= Beginning of Section =

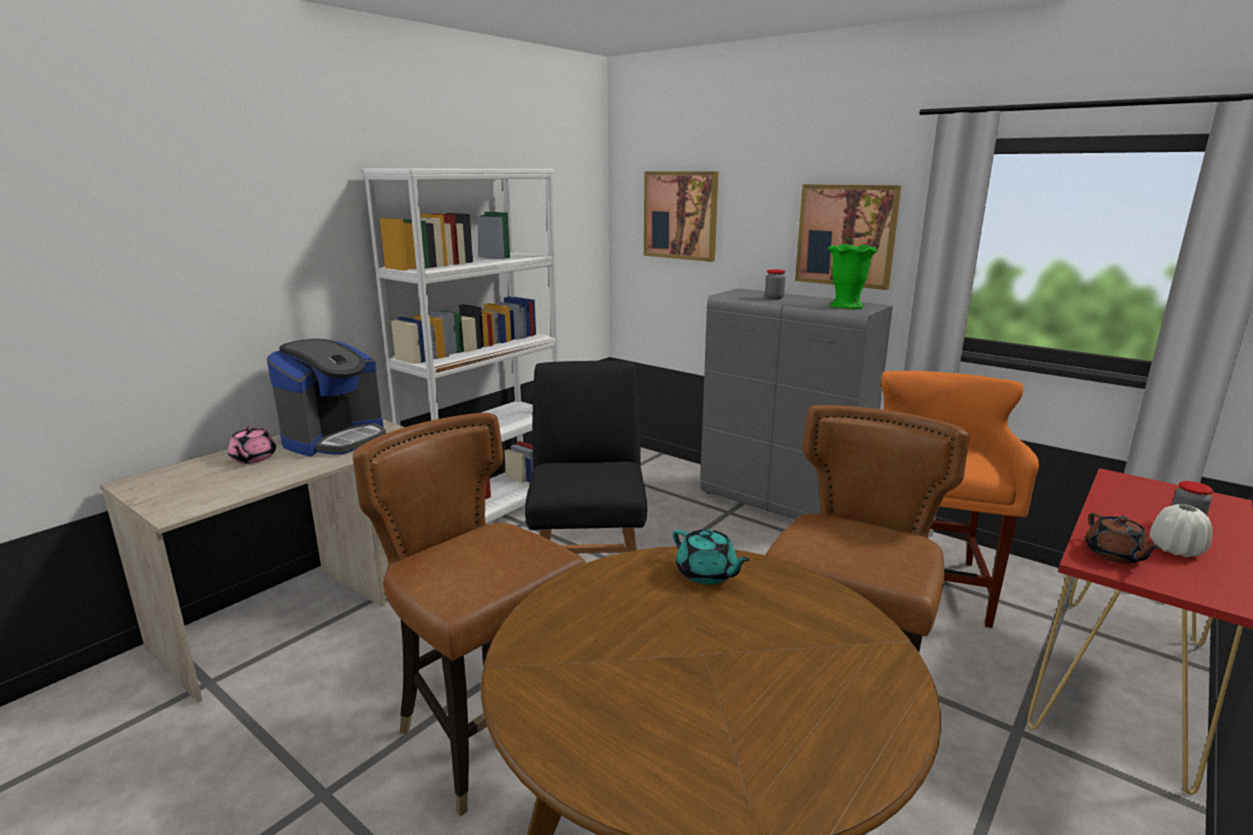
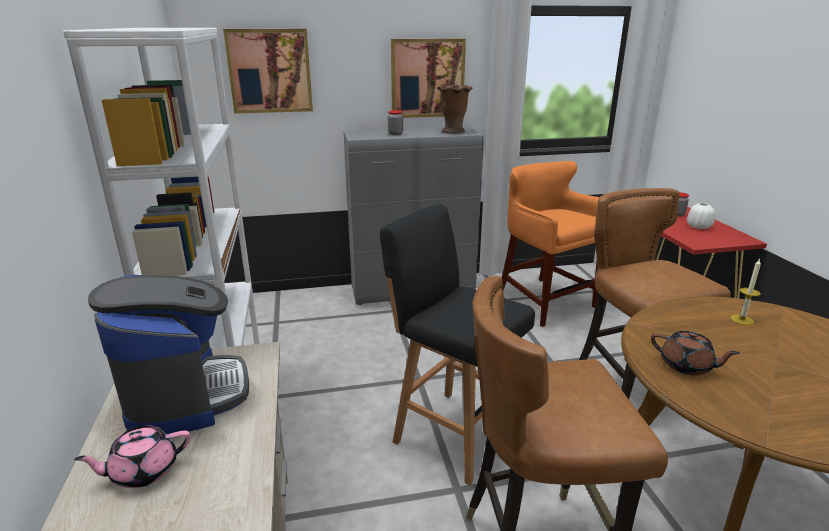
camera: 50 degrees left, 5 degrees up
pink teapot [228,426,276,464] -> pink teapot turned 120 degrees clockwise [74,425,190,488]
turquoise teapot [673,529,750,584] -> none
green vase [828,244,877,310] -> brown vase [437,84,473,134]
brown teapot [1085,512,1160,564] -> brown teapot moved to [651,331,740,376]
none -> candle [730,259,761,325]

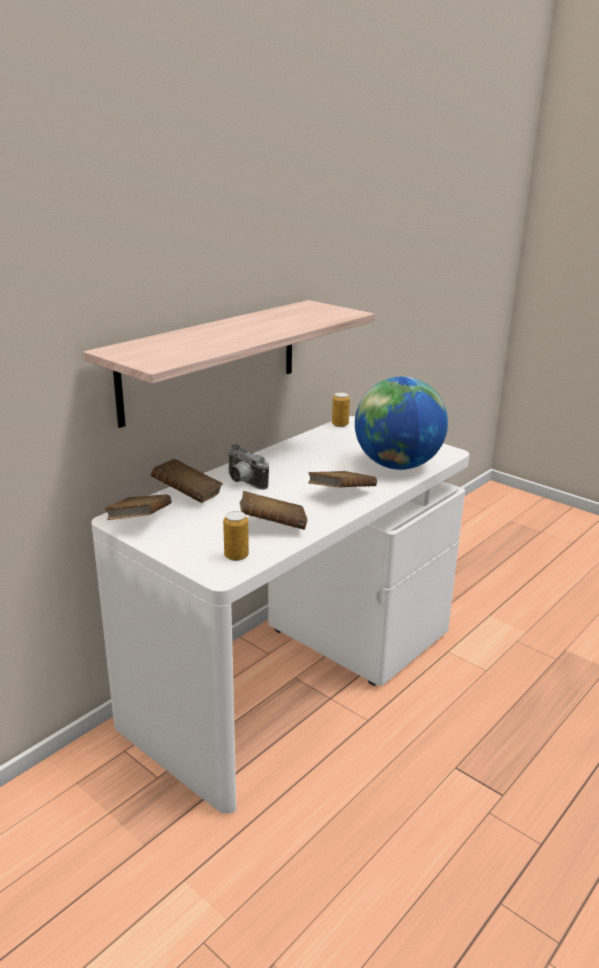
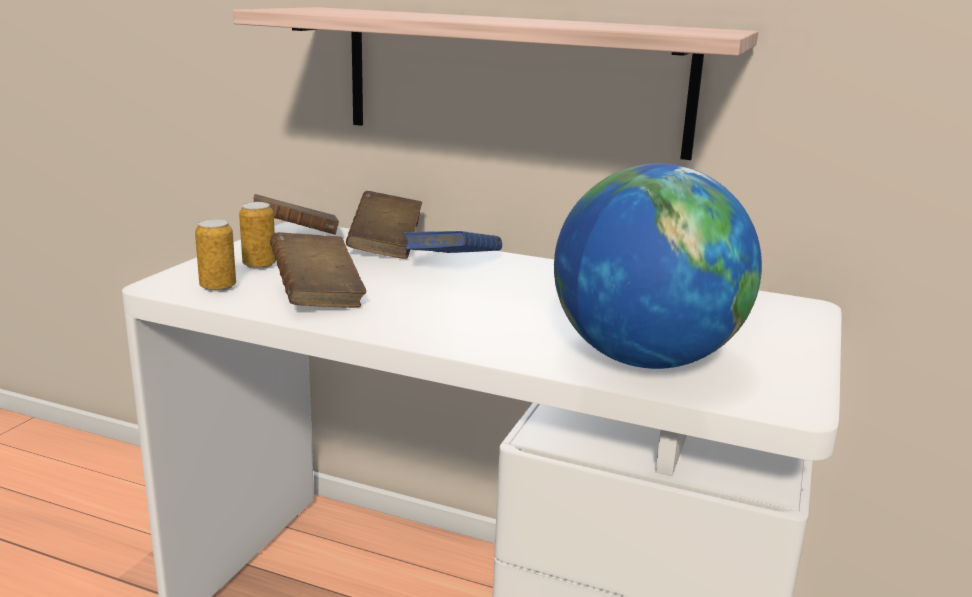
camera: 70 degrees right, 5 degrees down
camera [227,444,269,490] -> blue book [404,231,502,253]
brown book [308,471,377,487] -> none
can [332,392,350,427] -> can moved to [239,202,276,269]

= End of Section =

Return every entry unchanged and skip the pictures.

camera: 50 degrees left, 5 degrees up
pink teapot [228,426,276,464] -> pink teapot turned 120 degrees clockwise [74,425,190,488]
turquoise teapot [673,529,750,584] -> none
green vase [828,244,877,310] -> brown vase [437,84,473,134]
brown teapot [1085,512,1160,564] -> brown teapot moved to [651,331,740,376]
none -> candle [730,259,761,325]

camera: 70 degrees right, 5 degrees down
camera [227,444,269,490] -> blue book [404,231,502,253]
brown book [308,471,377,487] -> none
can [332,392,350,427] -> can moved to [239,202,276,269]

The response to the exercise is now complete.